• **Texto do exercício**:
----------------

Também nas relações pessoais deparamos muitas vezes com essa situação ao vermos a bolha da insolência, da má educação, da estupidez, de arrogância a encher, a encher em certos indivíduos que se nos surgem como sapos intoleráveis. O problema é que, por mais argumentos racionais a que possamos recorrer, a sua compreensão do relacionamento entre as pessoas é limitada e tendenciosa. Essas pessoas partem do princípio que dessa forma, sem recurso à violência, obtém poder, mesmo que virtual, porque tal facto já lhes acarinha o ego. A própria argumentação a que recorrem pode comportar violência. O recurso à violência efectiva para dar por finda uma questão pode provocar efeitos colaterais e diferidos que podem tornar a acção contraproducente.
Um conflito só está solucionado quando se encontra um novo equilíbrio que faça cessar a vontade de o alterar. Felizmente que a humanidade abandonou a procura de vitórias absolutas. Algumas manifestações de fundamentalismo causam alarme mas espera-se que as forças democráticas consigam sobrepor-se às forças que ainda tenham essa ambição. No geral hoje todas as vitórias que se perseguem na solução de conflitos são tão só relativas, sempre melhores e humanamente mais justas. Se uma solução não extingue toda a tensão que se tinha criado resta controlá-la e remetê-la para episódios posteriores. Este, como qualquer equilíbrio, pode ter roturas inesperadas, toda a estabilidade é passageira.
Nem todos os conflitos remetem para uma luta de interesses claramente definidos, precisos. Imensas pessoas vêm-se envolvidas involuntariamente em muitas guerras sem nada ter a ver com elas. Envolvem-se nelas porque essas guerras as envolvem e, havendo uma supremacia em disputa, essas pessoas são tentadas a perfilar-se de um dos lados, pelos apelos dos seus intervenientes para a partilha de ganhos e percas dessa luta. Depois nem todas pessoas resistem da mesmo maneira a um envolvimento directo mesmo nada tendo a ver directamente com eventuais interesses em jogo.

----------------

• **Itens extraídos de uma coleção**:
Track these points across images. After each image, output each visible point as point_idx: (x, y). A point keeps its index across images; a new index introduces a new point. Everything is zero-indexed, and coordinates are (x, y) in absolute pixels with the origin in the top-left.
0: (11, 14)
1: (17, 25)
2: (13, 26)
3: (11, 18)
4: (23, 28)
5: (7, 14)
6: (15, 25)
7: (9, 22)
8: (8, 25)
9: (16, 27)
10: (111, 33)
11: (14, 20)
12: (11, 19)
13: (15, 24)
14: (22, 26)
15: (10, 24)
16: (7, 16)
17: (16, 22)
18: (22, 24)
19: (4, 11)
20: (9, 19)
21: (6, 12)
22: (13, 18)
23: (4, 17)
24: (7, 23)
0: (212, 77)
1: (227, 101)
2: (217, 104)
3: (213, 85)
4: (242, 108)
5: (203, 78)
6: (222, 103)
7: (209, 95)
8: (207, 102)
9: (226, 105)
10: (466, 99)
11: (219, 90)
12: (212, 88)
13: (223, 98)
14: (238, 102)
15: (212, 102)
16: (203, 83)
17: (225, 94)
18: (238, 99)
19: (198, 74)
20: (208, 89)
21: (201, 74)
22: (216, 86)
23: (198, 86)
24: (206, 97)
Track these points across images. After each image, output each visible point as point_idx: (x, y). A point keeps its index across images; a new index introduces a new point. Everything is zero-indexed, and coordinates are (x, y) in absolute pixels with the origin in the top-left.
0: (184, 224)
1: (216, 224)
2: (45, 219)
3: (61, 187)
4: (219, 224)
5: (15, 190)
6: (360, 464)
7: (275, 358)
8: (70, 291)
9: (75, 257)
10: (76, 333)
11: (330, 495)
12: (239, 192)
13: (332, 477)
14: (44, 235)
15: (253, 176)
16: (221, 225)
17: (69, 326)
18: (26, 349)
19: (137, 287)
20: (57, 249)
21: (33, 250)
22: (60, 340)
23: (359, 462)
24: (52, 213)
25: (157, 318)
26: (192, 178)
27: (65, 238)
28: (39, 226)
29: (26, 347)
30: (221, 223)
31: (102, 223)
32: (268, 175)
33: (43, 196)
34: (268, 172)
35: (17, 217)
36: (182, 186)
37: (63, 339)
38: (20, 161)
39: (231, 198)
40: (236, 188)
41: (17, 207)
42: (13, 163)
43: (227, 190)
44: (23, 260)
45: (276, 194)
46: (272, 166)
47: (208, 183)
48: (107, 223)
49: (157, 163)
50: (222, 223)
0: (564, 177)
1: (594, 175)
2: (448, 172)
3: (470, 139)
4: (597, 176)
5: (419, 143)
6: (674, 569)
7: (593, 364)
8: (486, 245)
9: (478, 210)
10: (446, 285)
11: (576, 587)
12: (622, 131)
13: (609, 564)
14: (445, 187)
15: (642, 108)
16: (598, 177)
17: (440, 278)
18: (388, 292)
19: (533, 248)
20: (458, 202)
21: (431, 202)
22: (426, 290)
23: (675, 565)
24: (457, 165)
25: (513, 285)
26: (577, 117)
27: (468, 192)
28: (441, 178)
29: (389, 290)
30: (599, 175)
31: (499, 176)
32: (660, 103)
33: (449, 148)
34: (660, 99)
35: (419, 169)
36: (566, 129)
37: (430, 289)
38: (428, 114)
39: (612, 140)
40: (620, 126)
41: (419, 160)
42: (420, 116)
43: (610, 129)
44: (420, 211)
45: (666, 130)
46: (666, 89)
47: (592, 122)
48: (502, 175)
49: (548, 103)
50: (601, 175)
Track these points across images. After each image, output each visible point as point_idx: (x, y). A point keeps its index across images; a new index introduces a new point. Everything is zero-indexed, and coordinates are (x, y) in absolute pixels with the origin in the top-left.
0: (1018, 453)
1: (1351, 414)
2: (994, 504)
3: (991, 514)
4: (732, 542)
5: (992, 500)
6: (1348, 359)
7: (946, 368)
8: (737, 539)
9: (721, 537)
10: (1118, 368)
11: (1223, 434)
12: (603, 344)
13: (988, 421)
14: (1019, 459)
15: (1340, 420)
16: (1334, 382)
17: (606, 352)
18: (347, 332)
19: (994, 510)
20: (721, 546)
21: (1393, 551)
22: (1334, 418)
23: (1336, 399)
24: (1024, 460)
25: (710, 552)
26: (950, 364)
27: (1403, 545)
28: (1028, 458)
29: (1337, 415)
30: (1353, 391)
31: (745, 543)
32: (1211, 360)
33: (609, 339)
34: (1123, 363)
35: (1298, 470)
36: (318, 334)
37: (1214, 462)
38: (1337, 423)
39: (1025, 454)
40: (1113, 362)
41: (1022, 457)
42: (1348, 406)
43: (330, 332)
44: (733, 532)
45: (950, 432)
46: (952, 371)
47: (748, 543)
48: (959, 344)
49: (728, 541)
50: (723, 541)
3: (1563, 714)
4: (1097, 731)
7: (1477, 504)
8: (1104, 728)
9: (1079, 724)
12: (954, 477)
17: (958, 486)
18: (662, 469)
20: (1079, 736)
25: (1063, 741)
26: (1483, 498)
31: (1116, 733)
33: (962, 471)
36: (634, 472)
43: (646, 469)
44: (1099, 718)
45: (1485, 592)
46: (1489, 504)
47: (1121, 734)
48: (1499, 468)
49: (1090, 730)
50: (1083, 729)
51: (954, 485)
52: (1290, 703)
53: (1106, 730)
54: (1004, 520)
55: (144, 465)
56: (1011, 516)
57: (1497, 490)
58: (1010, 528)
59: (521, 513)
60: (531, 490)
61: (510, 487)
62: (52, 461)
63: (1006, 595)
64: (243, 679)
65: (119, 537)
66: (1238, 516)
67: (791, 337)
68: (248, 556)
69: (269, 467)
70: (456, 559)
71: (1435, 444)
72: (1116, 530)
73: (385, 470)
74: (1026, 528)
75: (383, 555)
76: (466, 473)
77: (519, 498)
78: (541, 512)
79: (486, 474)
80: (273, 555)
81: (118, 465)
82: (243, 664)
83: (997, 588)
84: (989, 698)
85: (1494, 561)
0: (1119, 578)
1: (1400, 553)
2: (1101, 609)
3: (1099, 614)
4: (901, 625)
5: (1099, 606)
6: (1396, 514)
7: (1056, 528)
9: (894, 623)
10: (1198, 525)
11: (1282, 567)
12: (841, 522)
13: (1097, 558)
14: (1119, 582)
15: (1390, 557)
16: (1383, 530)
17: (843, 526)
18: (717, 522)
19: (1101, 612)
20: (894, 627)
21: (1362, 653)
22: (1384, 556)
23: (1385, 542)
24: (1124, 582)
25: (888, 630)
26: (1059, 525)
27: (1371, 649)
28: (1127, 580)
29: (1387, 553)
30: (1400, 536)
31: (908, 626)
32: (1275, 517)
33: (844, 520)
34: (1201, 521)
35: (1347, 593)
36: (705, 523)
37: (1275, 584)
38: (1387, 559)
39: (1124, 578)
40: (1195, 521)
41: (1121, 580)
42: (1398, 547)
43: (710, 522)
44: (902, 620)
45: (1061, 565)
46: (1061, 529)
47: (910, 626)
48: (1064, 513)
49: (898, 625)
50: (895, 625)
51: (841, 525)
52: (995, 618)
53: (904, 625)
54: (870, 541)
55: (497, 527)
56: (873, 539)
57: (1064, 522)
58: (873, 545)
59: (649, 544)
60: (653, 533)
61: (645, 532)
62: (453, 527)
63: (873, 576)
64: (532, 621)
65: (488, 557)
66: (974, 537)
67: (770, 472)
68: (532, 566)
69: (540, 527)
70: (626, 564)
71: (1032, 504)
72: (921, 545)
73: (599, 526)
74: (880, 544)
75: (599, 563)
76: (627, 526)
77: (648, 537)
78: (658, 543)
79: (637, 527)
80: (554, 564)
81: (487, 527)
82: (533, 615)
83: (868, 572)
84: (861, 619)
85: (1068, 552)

----------------

• **Lista de tarefas**:
[A] Responda a estas perguntas com base no texto sobre conflitos:
(i) Segundo o texto, quando é que um conflito está solucionado?
(ii) O que é que a humanidade felizmente abandonou?
(iii) Que efeitos pode provocar o recurso à violência efectiva para dar por finda uma questão?
[B] Traduza para inglês esta frase do texto sobre conflitos: "Nem todos os conflitos remetem para uma luta de interesses claramente definidos, precisos."
[C] Prossiga o texto sobre conflitos a partir da última frase apresentada.
Os itens são material à parte, sem relação com o texto.

• **Respostas do exercício**:
[A]
(i) Um conflito só está solucionado quando se encontra um novo equilíbrio que faça cessar a vontade de o alterar.
(ii) A humanidade abandonou a procura de vitórias absolutas.
(iii) Pode provocar efeitos colaterais e diferidos que podem tornar a acção contraproducente.

[B] Not all conflicts come down to a struggle over clearly defined, precise interests.

[C]
Os conflitos nunca são gratuitos mas muitos são dificilmente decifráveis. As alianças que se formam são por vezes estranhas, as fidelidades desrespeitam muitas vezes o que parecia assente. Conjugam-se poderes de atracção e repulsa com proveniências diversas e muitas vezes sem relação entre si. Confundem-se poderes, sugestões, influências, insinuações e ameaças. E o que é bem pior, às tantas não se sabe quem é o responsável, quem despoletou o conflito, quem o alimenta e a quem é que ele interessa. Muitas vezes nem se sabe quem é o mandante e o mandado.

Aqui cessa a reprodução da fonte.